Segment Start: Supplied data

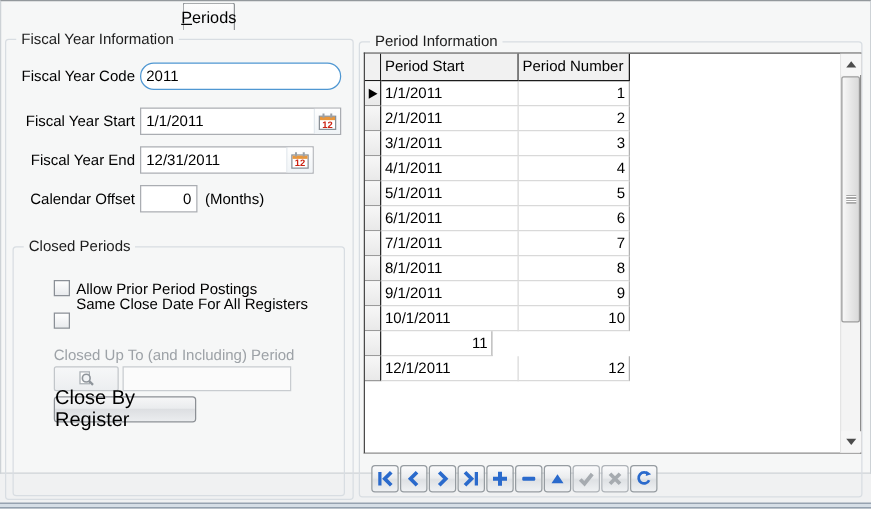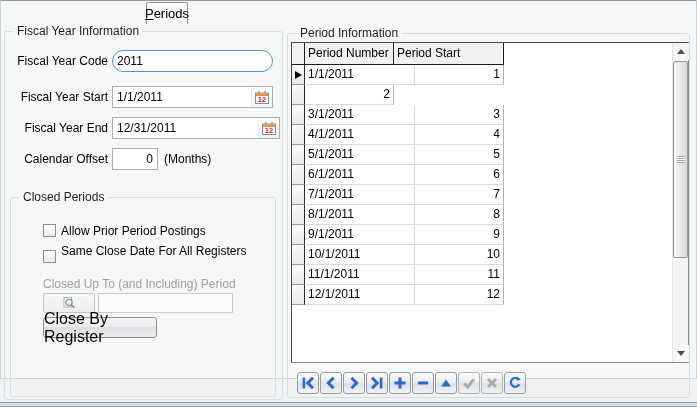"Period Number" div.hcell { order: before "Period Start" -> after "Period Start" }
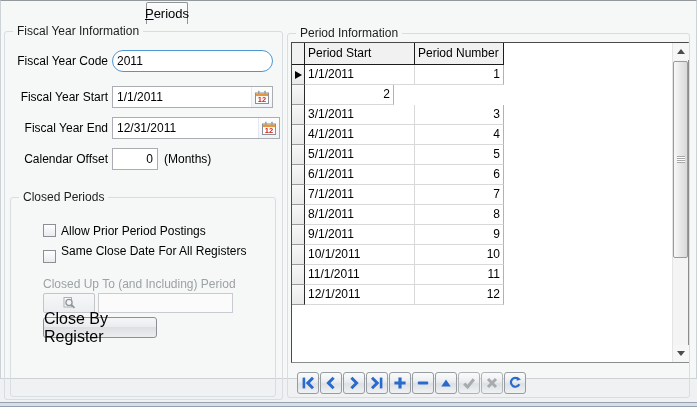"2/1/2011" div.dcell { html: none -> <div>2/1/2011</div> }
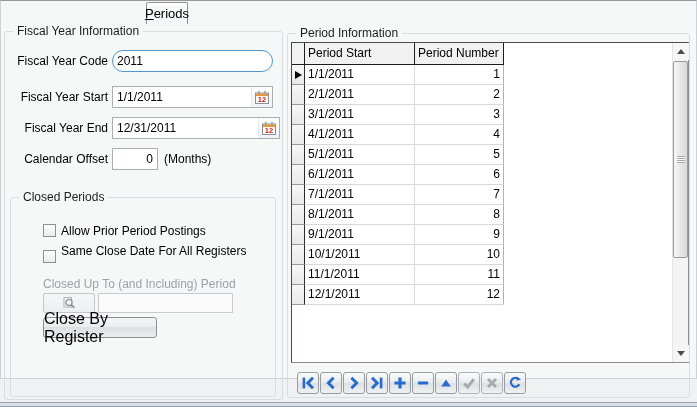"12/31/2011" div.dateinput { width: 168px -> 139px }
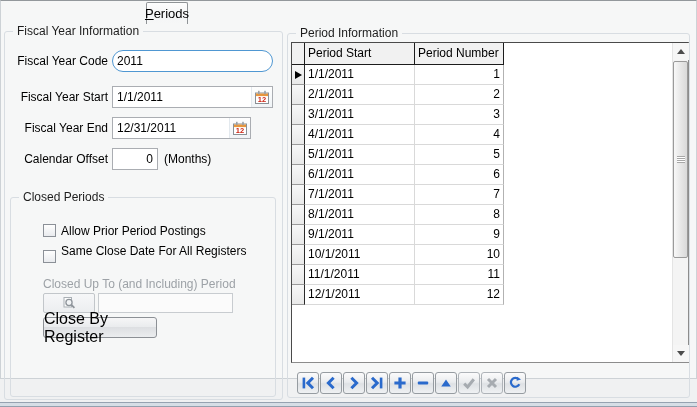"Same Close Date For All" span.cblbl { top: 244px -> 236px }
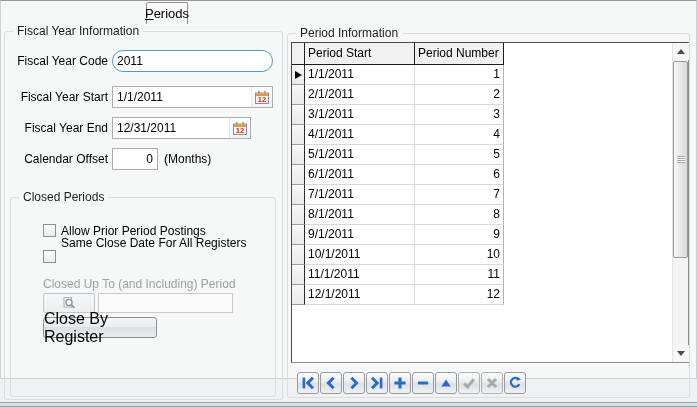"11/1/2011" div.dcell { html: <div>11/1/2011</div> -> none }
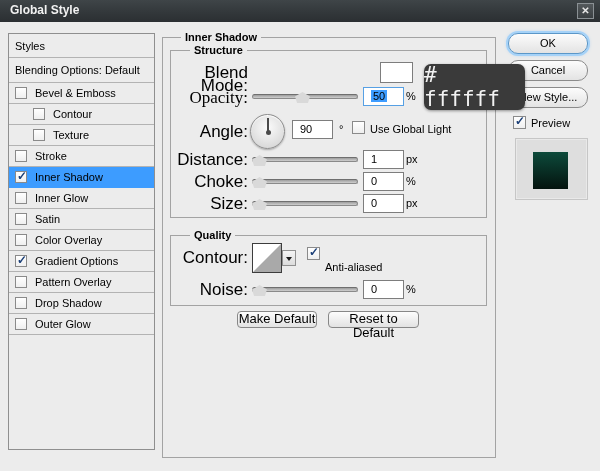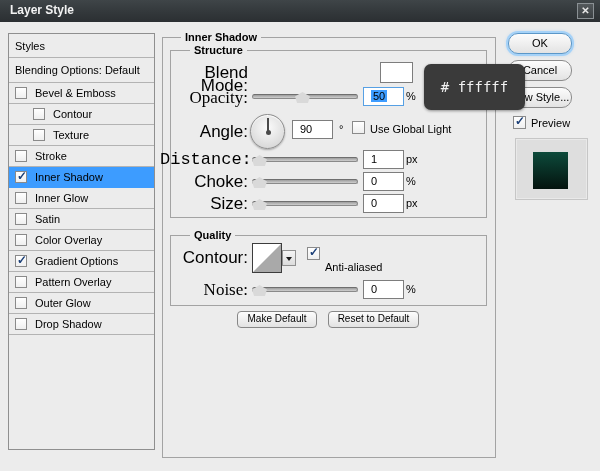"Layer Style" span.title { text: Layer -> Global }
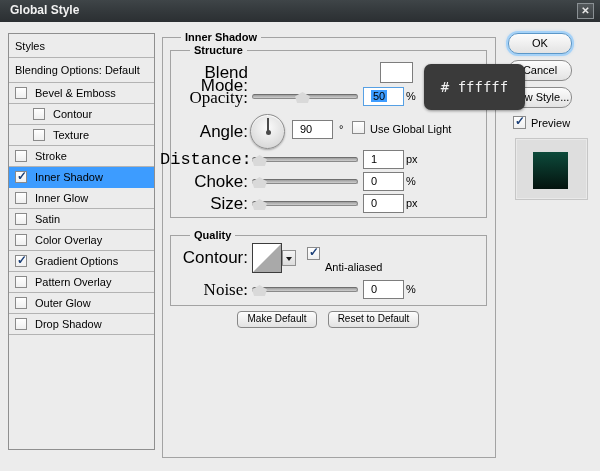"OK" .rbtn { width: 64px -> 80px }
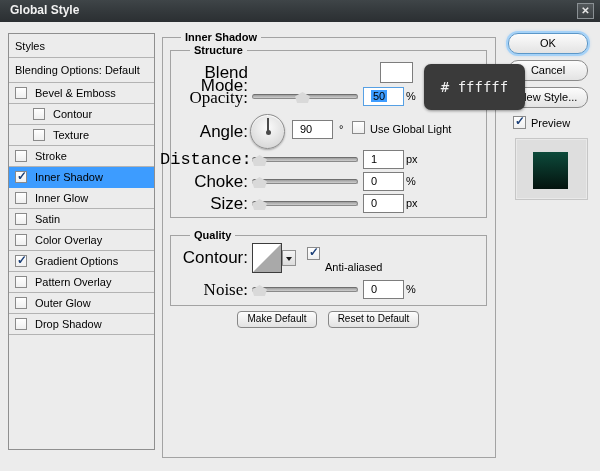"# ffffff" .tooltip { font-size: 14px -> 21px }
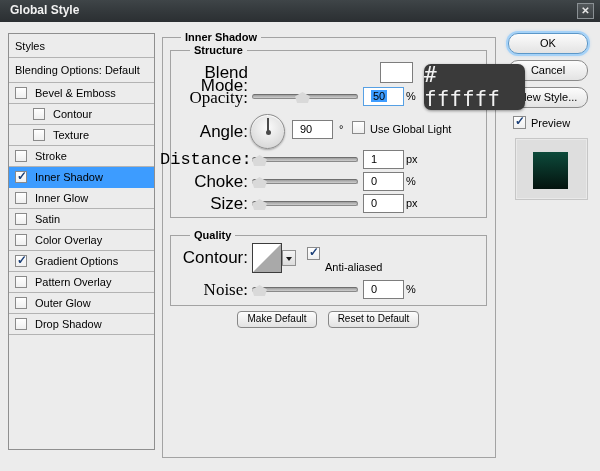"Distance:" span.lbl { font-family: Liberation Mono, monospace -> none }
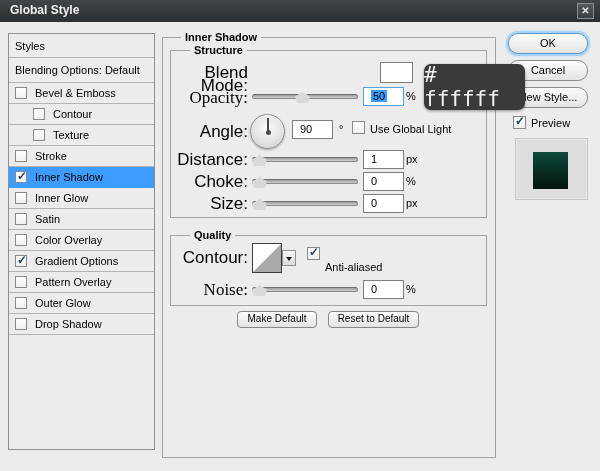"Noise:" span.lbl { font-family: Liberation Serif, serif -> none }
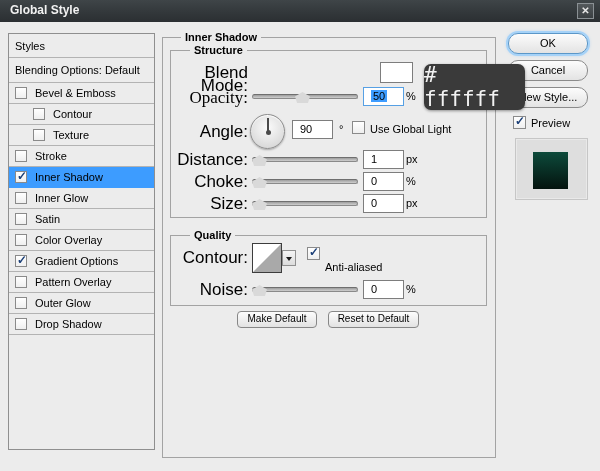"Outer Glow" div.srow { order: before "Drop Shadow" -> after "Drop Shadow" }
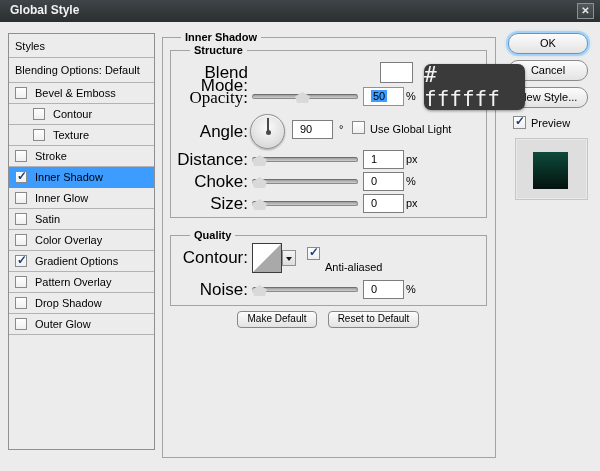"Make Default" .smallbtn { font-size: 10px -> 13px }
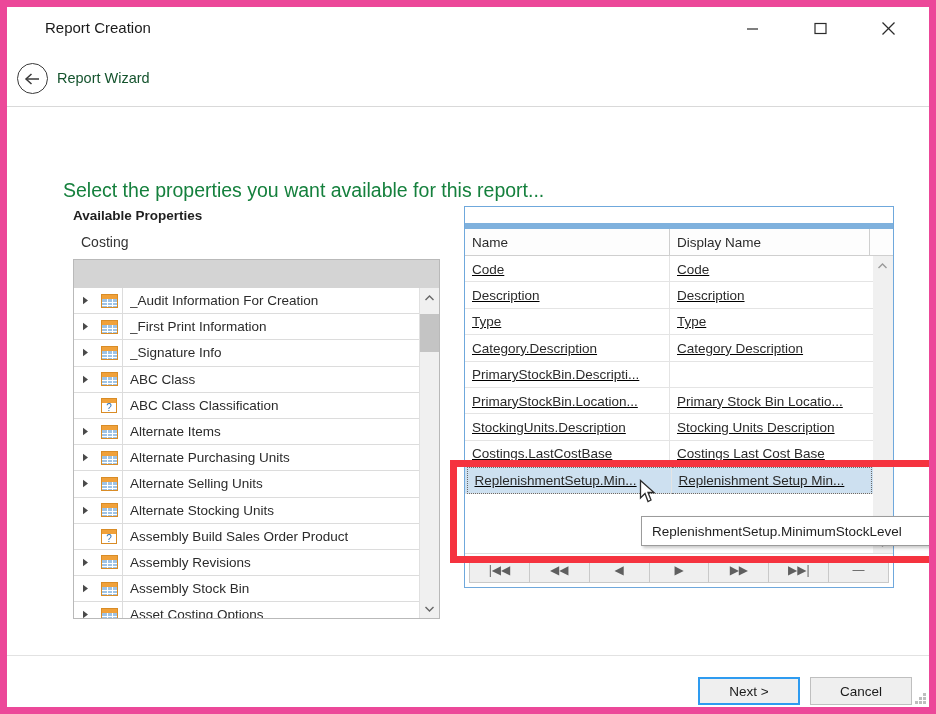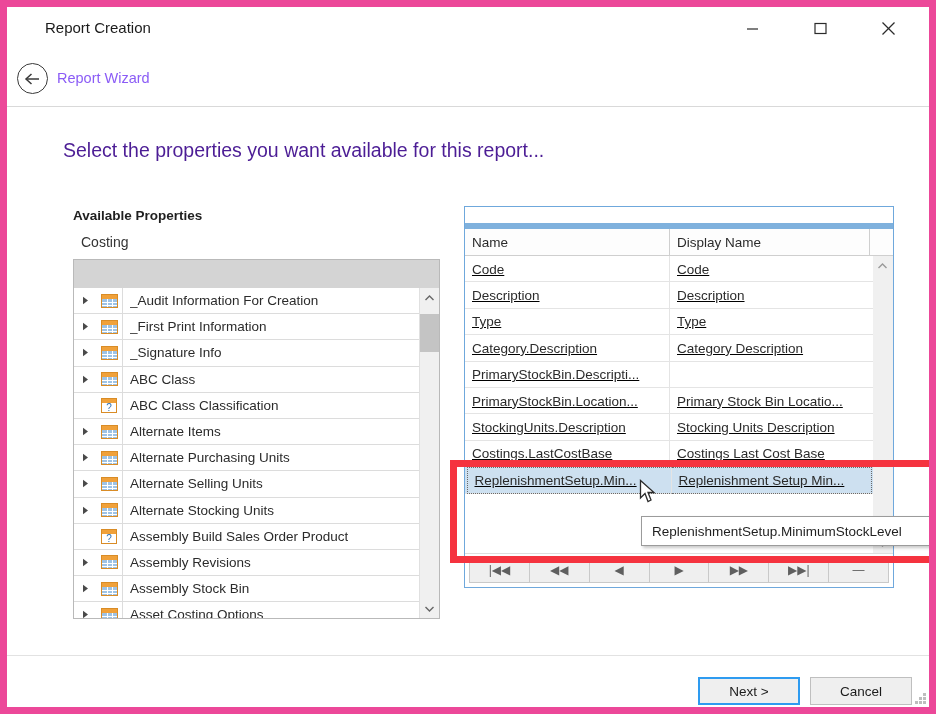"Report Wizard" #wizard-label { color: #8b5cf6 -> #14532d }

Segment End: Supplied data

[Exercise description] Pictures are to be left out; the answer must otherwise be exactly the lines from the one with "Liberation Serif, serif" through the final line of the entries above, both included.

[Your response]
"Noise:" span.lbl { font-family: Liberation Serif, serif -> none }
"Outer Glow" div.srow { order: before "Drop Shadow" -> after "Drop Shadow" }
"Make Default" .smallbtn { font-size: 10px -> 13px }
"Report Wizard" #wizard-label { color: #8b5cf6 -> #14532d }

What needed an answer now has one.